Fünfundvierzigste Geschichte

[40] geschah: Es fragten die Talmidim (Schüler) ihren Rabbi Ade bar Ahawe: »Lieber Rabbi, sag du uns, womit hast du so lang gelebt?« Sie meinten es also: »was für ein Gutes hast du dein Tag getan, daß dir der Heilige, gelobt sei er, deine Tag so derlängt hat?« Denn er war gar alt geworden. Da sprach er wider: »Ich hab all mein Tag nit gezürnt in meinem Haus un bin nit gegangen köstlicher als ich bin, un hab auch nicht gedacht Thauroh an einem Ort, der unrein is gewesen, un ich bin nie ohne Thauroh un ohne Tefillin (Gebetriemen) vier Ellen gegangen, Un hab nit geschlafen im Bethhamidrasch (Lehrhaus), es sei gewesen ein rechter Schlaf oder ein ungefährlicher Schlaf, un ich hab mich nit gefreut, wenn es meinem Chawer (Nächsten) is übel gegangen, un hab all mein Tag keinen mit keinem Zunamen (Schimpfnamen) gerufen. Das sind die guten Werke, die ich getan hab.«

Quelle:
Allerlei Geschichten.
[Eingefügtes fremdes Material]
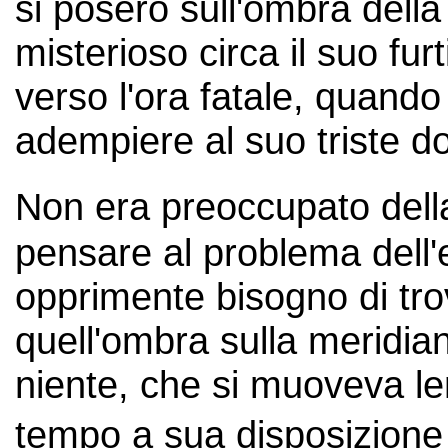
si posero sull'ombra dell
misterioso circa il suo fur
verso l'ora fatale, quand
adempiere al suo triste d
Non era preoccupato dell
pensare al problema dell'
opprimente bisogno di tro
quell'ombra sulla meridian
niente, che si muoveva le
tempo a sua disposizione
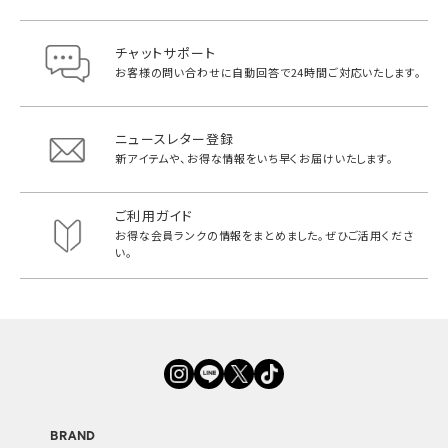
チャットサポート
お客様の問い合わせに自動回答で
24時間ご対応いたします。
ニュースレター登録
新アイテムや、お得な情報をいち早く
お届けいたします。
ご利用ガイド
お得な会員ランクの情報をまとめました。
ぜひご活用くださ
い。
BRAND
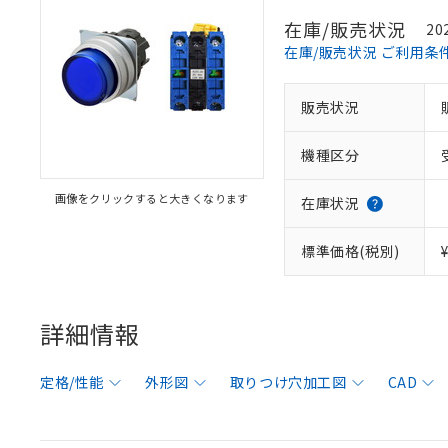
在庫/販売状況
20
在庫/販売状況 ご利用条
販売状況
機種区分
画像をクリックすると大きくなります
在庫状況
標準価格(税別)
詳細情報
定格/性能
外形図
取りつけ穴加工図
CAD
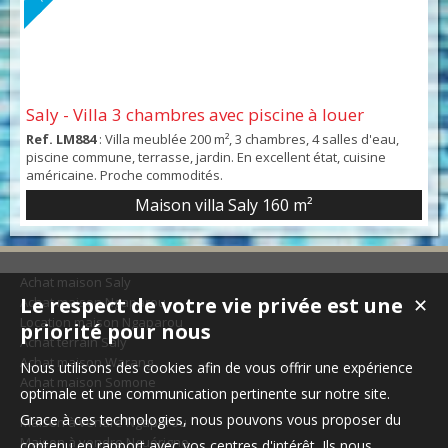
Saly - Villa 3 chambres avec piscine à louer
Ref. LM884
: Villa meublée 200 m², 3 chambres, 4 salles d'eau,
piscine commune, terrasse, jardin. En excellent état, cuisine
américaine. Proche commodités.
Maison villa Saly
160 m²
Achat maison Saly
Le respect de votre vie privée est une
Achat maison Ngaparou
✕
Location maison Ngaparou
priorité pour nous
Achat terrain Saly
Achat maison Warang
Nous utilisons des cookies afin de vous offrir une expérience
Achat maison Somone
optimale et une communication pertinente sur notre site.
Grace à ces technologies, nous pouvons vous proposer du
Maison à vendre Ngaparou
Maison à vendre Nguérigne
contenu en rapport avec vos centres d'intérêt. Ils nous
Maasse-Buch, Buch der Sagen und Legenden aus Talmud und Midrasch nebst Volkserzählungen in jüdisch-deutscher Sprache, Nach der Ausgabe des Maasse-Buches, Amsterdam 1723, bearbeitet von Bertha Pappenheim, Frankfurt am Main: J. Kauffmann Verlag, 1929, S. 40.